AI transformation is equal parts people and tech.
Many of the institutions participating in the roundtable are investing in internal training, certifications and apprenticeships to build AI literacy across teams. People at all levels must be comfortable that AI won’t break regulations or compromise compliance.
A trading firm executive highlighted another risk of falling behind on the AI transformation.
“The new generation of employees is AI-native—they expect these tools to be available in the workplace,” they said. “Organizations that fail to meet this expectation risk falling behind in attracting and retaining top talent.”
A subsequent AI wave might provide impactful value.
This year has been a learning curve for AI across our client organizations. While the first wave of AI brought some productivity gains at the individual and team levels—along with many promising pilot initiatives—it often fell short of delivering measurable impact. The second wave, focused on deep integration, holds the potential for more meaningful, long-term value.

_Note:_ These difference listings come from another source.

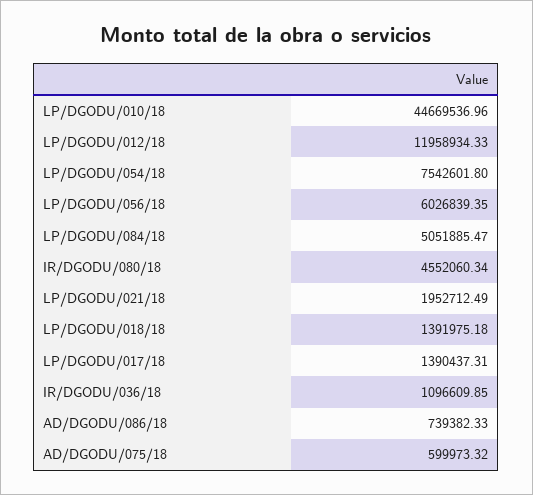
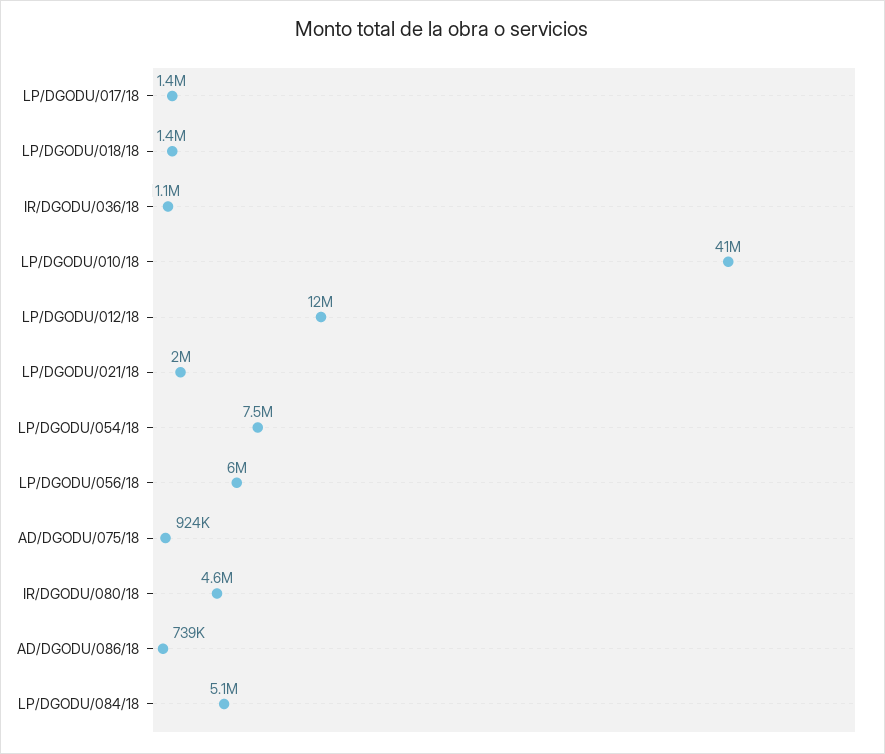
LP/DGODU/010/18: 44669536.96 -> 41000000
AD/DGODU/075/18: 599973.32 -> 924000

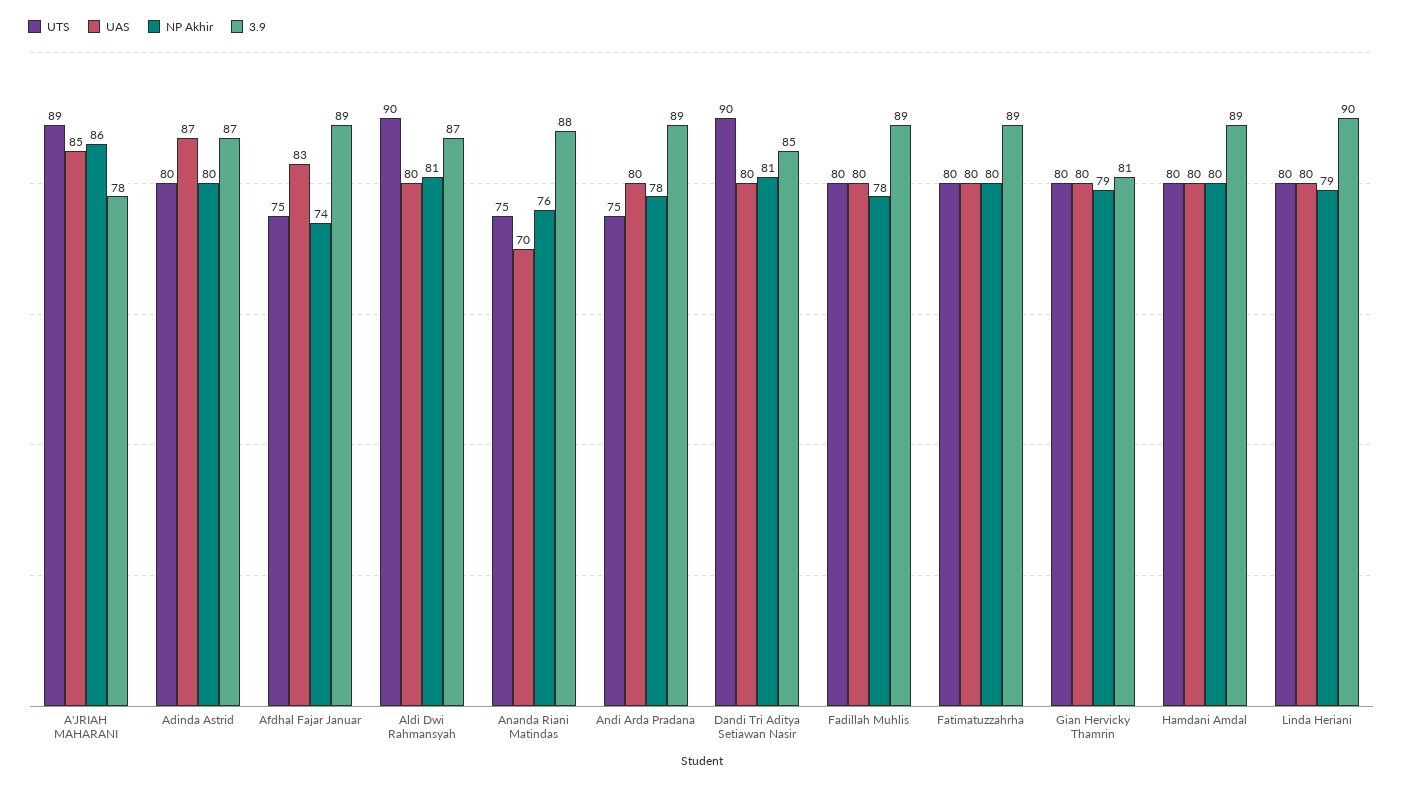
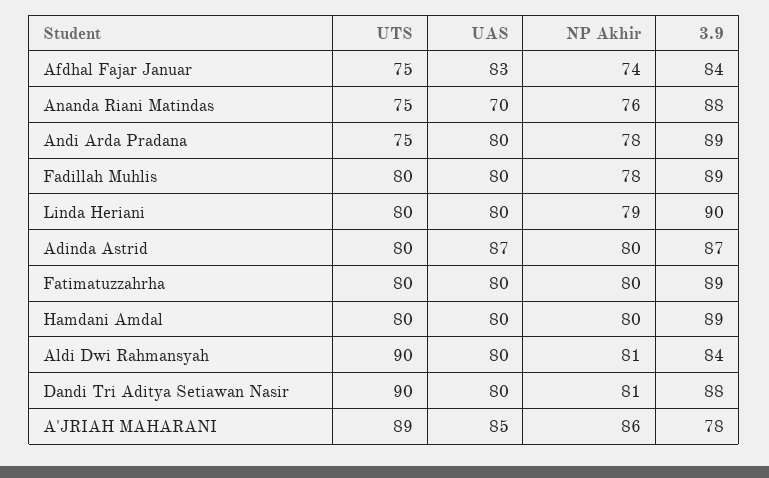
3.9, Afdhal Fajar Januar: 89 -> 84
3.9, Aldi Dwi Rahmansyah: 87 -> 84
3.9, Dandi Tri Aditya Setiawan Nasir: 85 -> 88
UTS, Gian Hervicky Thamrin: 80 -> none
UAS, Gian Hervicky Thamrin: 80 -> none
NP Akhir, Gian Hervicky Thamrin: 79 -> none
3.9, Gian Hervicky Thamrin: 81 -> none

This phase involves integrating AI with company-specific data, enterprise data platforms, and broader IT infrastructures. It is also about focus. Organizations must carefully select AI use cases that deliver meaningful value across the front, middle, and back office— prioritizing AI applications that can be measured and that offer the highest return and operational impact. This wave comes with its technological, security and organizational barriers to overcome. It may take us several years to become transformative.
The roundtable made one point very clear to me: Participating financial institutions are keeping their people at the heart of their AI journey. They’re investing in internal AI education and creating safe spaces for employees to explore and innovate. For them, it’s not about replacing people with AI, but about bringing together technology and talent to build faster, better, and more resilient systems.